Authors: Pranav Nair, Puranjay Datta, Jeff Dean, Prateek Jain, Aditya Kusupati
Abstract: Quantizing model weights is critical for reducing the communication and
inference costs of large models. However, quantizing models — especially to
low precisions like int4 or int2 — requires a trade-off in model quality;
int2, in particular, is known to severely degrade model quality. Consequently,
practitioners are often forced to maintain multiple models with different
quantization levels or serve a single model that best satisfies the
quality-latency trade-off. On the other hand, integer data types, such as int8,
inherently possess a nested (Matryoshka) structure where smaller bit-width
integers, like int4 or int2, are nested within the most significant bits.
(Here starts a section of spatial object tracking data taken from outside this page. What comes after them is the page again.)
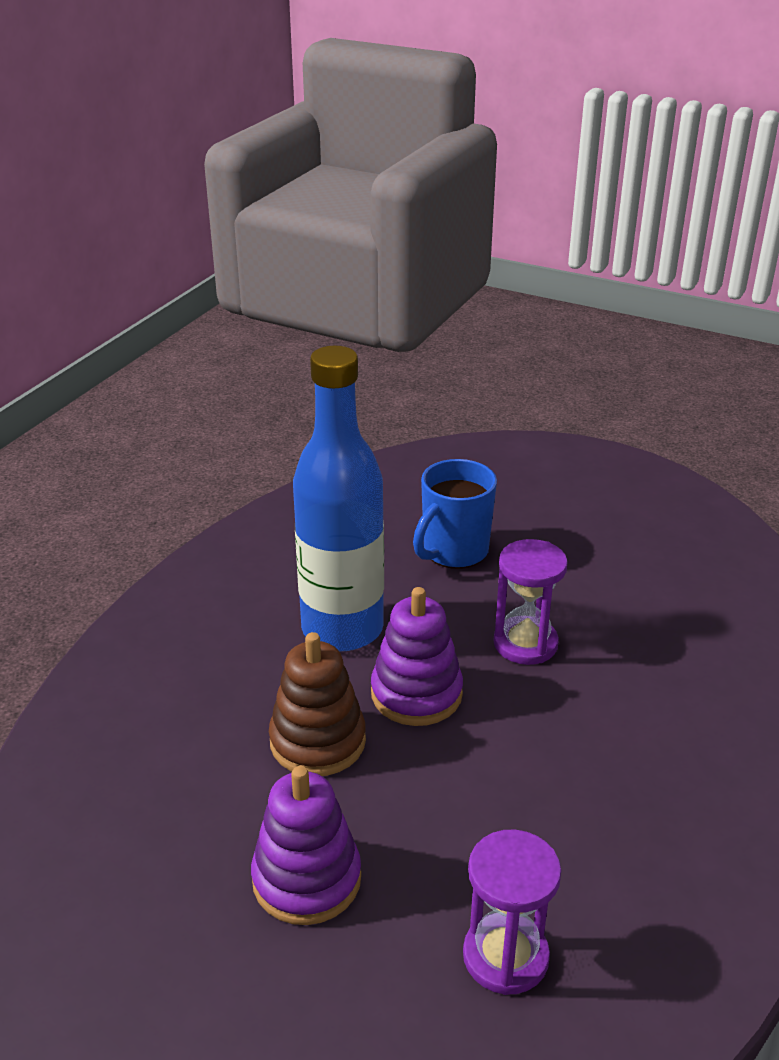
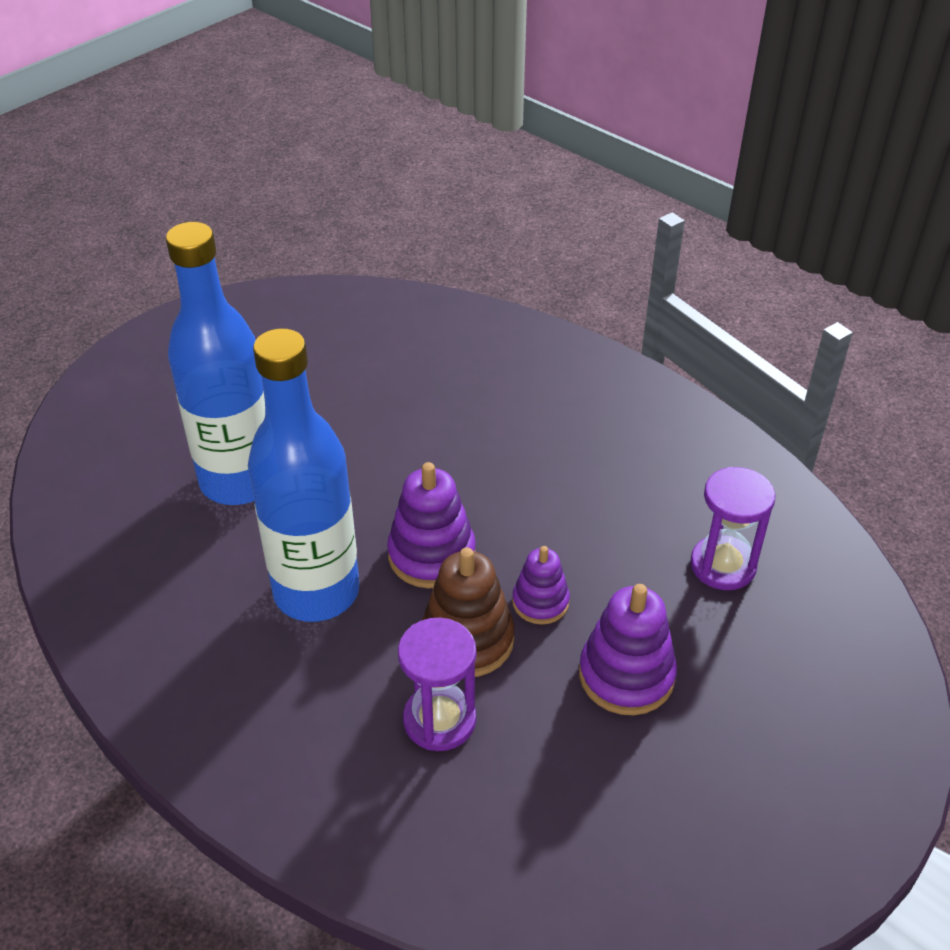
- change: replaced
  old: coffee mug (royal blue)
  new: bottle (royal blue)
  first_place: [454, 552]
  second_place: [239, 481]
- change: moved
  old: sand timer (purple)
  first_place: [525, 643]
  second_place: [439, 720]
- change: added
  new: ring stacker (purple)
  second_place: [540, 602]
This
paper proposes Matryoshka Quantization (MatQuant), a novel multi-scale
quantization technique that addresses the challenge of needing multiple
quantized models. It allows training and maintaining just one model, which can
then be served at different precision levels. Furthermore, due to the
co-training and co-distillation regularization provided by MatQuant, the int2
precision models extracted by MatQuant can be up to $10\%$ more accurate than
standard int2 quantization (using techniques like QAT or OmniQuant). This
represents significant progress in model quantization, demonstrated by the fact
that, with the same recipe, an int2 FFN-quantized Gemma-2 9B model is more
accurate than an int8 FFN-quantized Gemma-2 2B model.